## What is needed
Check each line of the listing, and copy it if it contains the word "Friedα".

## The data
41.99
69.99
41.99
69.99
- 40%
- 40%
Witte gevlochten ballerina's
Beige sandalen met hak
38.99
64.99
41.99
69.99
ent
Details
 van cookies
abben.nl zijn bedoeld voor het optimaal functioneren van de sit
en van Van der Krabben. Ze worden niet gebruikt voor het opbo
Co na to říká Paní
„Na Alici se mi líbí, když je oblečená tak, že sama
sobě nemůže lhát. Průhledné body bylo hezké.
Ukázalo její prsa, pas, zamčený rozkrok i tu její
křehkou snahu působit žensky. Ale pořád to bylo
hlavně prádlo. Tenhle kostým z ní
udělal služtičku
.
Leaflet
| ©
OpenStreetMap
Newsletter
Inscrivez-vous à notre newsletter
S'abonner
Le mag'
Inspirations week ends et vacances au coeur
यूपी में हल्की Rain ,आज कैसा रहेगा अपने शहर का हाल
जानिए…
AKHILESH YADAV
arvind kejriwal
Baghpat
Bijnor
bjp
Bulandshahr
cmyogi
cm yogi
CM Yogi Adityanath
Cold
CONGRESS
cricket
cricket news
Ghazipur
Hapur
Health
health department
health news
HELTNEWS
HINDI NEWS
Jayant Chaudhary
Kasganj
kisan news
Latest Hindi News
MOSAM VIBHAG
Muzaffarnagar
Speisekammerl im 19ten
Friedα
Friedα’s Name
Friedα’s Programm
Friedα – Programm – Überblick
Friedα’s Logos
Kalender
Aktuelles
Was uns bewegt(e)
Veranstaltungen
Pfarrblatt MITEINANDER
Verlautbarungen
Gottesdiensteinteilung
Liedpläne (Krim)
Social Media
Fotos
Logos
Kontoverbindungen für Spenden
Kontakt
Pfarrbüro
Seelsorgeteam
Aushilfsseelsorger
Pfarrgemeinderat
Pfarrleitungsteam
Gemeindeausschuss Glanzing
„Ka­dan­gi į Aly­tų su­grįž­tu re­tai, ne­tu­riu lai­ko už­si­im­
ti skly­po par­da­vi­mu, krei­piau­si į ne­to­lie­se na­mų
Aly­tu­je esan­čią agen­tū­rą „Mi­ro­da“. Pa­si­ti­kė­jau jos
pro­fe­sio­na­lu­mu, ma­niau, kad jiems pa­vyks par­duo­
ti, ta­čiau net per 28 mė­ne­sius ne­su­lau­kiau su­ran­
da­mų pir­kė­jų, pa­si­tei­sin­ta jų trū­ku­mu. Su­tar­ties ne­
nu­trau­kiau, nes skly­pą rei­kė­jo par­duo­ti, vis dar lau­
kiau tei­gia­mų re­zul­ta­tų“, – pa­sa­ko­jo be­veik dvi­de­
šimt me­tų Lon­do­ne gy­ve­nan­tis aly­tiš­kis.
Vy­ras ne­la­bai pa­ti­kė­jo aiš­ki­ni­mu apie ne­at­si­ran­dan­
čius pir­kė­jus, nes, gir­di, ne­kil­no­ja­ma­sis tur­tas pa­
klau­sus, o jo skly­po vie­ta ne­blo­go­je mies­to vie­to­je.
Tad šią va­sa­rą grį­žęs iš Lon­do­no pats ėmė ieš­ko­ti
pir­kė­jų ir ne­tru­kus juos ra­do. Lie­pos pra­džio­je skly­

## Solution for this problem
Friedα
Friedα’s Name
Friedα’s Programm
Friedα – Programm – Überblick
Friedα’s Logos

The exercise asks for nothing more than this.